------ Listed entries ------

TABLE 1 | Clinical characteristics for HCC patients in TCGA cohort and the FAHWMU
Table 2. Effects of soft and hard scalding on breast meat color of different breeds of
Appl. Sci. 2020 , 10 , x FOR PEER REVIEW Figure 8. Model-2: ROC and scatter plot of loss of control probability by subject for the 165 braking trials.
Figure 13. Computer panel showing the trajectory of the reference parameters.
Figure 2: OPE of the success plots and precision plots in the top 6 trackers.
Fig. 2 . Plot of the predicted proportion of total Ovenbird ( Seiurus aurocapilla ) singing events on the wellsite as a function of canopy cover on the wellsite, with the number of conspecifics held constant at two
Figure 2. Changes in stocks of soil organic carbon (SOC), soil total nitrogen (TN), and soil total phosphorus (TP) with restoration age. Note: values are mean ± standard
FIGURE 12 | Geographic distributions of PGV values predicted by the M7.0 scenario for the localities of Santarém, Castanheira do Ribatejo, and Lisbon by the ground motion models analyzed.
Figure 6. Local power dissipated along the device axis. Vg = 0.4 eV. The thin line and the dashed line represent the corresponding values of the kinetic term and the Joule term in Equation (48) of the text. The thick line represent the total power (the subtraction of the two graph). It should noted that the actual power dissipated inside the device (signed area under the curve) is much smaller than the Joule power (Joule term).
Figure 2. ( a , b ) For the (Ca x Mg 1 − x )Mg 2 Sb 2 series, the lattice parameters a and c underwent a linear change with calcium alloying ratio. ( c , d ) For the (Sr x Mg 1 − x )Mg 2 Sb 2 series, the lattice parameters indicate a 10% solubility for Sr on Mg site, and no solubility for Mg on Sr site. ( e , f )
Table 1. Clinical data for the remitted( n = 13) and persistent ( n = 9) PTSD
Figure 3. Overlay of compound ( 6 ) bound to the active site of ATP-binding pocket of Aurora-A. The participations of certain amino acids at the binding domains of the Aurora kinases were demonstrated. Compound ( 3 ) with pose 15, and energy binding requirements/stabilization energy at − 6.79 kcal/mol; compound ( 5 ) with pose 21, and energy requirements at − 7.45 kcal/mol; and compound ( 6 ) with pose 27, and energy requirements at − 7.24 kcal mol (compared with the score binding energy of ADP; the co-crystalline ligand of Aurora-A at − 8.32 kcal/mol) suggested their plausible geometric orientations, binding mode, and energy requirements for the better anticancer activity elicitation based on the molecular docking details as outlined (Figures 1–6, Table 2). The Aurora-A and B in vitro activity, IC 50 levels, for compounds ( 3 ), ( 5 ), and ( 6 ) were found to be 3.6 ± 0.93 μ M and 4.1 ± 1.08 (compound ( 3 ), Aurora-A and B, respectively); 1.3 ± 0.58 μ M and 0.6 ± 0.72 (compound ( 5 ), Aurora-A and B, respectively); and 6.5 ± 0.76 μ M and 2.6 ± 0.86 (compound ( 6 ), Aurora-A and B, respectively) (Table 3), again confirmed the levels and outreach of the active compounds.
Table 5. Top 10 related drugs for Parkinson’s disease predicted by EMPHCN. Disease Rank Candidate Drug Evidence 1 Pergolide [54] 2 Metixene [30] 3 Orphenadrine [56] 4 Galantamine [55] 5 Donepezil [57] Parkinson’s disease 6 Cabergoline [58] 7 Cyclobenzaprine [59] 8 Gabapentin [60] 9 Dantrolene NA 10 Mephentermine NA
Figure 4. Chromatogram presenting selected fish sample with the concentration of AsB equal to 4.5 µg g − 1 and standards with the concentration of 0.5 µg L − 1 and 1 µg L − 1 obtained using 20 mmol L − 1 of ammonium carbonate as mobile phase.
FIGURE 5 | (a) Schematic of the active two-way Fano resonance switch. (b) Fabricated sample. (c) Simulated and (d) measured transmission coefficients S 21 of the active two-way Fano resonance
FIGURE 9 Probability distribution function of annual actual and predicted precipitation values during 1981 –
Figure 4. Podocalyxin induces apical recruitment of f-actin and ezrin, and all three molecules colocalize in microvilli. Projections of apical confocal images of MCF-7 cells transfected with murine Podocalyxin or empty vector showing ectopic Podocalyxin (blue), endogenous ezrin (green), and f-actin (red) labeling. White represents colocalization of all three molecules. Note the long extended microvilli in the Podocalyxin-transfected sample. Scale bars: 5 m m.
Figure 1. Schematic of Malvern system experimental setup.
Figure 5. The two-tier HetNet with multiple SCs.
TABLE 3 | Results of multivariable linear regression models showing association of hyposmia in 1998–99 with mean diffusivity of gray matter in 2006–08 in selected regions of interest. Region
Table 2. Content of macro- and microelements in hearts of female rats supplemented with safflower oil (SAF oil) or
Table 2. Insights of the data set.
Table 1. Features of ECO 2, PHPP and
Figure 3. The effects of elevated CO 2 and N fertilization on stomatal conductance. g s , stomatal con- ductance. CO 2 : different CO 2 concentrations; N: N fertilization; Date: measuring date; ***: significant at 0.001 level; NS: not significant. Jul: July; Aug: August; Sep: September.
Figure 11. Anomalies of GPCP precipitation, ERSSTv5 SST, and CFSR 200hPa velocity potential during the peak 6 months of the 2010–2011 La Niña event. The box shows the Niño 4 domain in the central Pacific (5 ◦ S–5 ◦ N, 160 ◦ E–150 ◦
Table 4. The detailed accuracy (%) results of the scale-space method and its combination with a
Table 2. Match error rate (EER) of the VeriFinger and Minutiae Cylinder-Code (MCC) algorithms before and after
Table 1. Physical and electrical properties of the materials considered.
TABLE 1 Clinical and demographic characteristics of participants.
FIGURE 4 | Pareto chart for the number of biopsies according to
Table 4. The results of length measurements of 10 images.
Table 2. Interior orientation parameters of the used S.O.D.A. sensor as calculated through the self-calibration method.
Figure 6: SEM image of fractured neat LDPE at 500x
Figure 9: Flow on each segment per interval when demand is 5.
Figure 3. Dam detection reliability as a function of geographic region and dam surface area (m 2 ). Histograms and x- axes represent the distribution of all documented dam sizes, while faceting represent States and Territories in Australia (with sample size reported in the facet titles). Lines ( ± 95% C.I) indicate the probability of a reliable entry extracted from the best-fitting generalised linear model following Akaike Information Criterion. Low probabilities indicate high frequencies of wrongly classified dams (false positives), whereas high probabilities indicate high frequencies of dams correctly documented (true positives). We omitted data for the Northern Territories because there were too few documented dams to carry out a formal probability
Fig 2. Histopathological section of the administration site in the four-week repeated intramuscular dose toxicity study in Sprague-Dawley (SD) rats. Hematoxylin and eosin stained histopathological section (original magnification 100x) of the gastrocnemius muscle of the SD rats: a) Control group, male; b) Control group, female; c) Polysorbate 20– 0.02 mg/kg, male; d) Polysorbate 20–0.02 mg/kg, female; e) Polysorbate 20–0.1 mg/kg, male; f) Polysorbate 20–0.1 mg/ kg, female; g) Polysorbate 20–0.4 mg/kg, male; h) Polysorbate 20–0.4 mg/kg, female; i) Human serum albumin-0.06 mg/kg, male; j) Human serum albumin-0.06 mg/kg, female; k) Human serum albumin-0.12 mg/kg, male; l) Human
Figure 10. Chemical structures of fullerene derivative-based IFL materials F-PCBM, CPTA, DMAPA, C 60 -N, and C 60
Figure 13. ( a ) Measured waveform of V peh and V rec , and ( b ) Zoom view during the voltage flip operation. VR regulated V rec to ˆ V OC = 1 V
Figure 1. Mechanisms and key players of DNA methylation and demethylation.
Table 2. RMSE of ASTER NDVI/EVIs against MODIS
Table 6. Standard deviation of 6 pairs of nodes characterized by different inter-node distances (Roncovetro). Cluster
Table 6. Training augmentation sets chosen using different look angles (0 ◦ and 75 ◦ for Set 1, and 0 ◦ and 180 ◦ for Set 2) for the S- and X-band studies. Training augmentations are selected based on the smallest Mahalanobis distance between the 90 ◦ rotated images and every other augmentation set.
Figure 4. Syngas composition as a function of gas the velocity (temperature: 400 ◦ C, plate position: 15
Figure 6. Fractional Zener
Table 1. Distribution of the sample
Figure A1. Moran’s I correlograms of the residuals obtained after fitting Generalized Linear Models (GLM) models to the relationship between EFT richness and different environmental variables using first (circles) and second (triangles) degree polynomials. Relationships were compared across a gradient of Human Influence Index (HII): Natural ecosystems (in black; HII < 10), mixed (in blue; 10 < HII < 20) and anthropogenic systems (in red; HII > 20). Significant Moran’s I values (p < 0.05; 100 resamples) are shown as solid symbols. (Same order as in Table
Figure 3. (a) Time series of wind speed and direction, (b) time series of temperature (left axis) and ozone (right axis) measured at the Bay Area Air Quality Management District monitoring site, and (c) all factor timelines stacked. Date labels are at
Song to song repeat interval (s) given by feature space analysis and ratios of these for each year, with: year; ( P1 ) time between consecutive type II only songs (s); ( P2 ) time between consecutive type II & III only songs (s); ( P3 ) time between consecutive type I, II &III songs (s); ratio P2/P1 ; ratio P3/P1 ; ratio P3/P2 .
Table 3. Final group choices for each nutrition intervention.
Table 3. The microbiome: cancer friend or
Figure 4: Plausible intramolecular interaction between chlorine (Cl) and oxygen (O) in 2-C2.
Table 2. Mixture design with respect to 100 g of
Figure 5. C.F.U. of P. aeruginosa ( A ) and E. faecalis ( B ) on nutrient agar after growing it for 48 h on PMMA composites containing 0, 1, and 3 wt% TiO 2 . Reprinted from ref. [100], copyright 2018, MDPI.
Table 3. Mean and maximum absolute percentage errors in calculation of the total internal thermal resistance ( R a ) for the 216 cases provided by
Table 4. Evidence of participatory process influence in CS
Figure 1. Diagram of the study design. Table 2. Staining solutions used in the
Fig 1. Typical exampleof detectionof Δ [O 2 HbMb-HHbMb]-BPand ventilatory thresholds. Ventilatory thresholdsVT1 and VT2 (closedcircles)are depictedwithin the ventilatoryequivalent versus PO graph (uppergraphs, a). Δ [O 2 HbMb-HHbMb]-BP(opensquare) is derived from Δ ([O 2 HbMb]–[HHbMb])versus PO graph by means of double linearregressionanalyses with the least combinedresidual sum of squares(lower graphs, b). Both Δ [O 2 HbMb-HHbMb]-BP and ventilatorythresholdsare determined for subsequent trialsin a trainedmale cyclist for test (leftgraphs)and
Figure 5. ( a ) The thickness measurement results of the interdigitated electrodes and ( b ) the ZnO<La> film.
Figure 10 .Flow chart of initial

------

The answer must be an exact copy of the lines from the one containing "Fig 1. Typical" through the last line of the records, both included.

» **Completed exercise**:
Fig 1. Typical exampleof detectionof Δ [O 2 HbMb-HHbMb]-BPand ventilatory thresholds. Ventilatory thresholdsVT1 and VT2 (closedcircles)are depictedwithin the ventilatoryequivalent versus PO graph (uppergraphs, a). Δ [O 2 HbMb-HHbMb]-BP(opensquare) is derived from Δ ([O 2 HbMb]–[HHbMb])versus PO graph by means of double linearregressionanalyses with the least combinedresidual sum of squares(lower graphs, b). Both Δ [O 2 HbMb-HHbMb]-BP and ventilatorythresholdsare determined for subsequent trialsin a trainedmale cyclist for test (leftgraphs)and
Figure 5. ( a ) The thickness measurement results of the interdigitated electrodes and ( b ) the ZnO<La> film.
Figure 10 .Flow chart of initial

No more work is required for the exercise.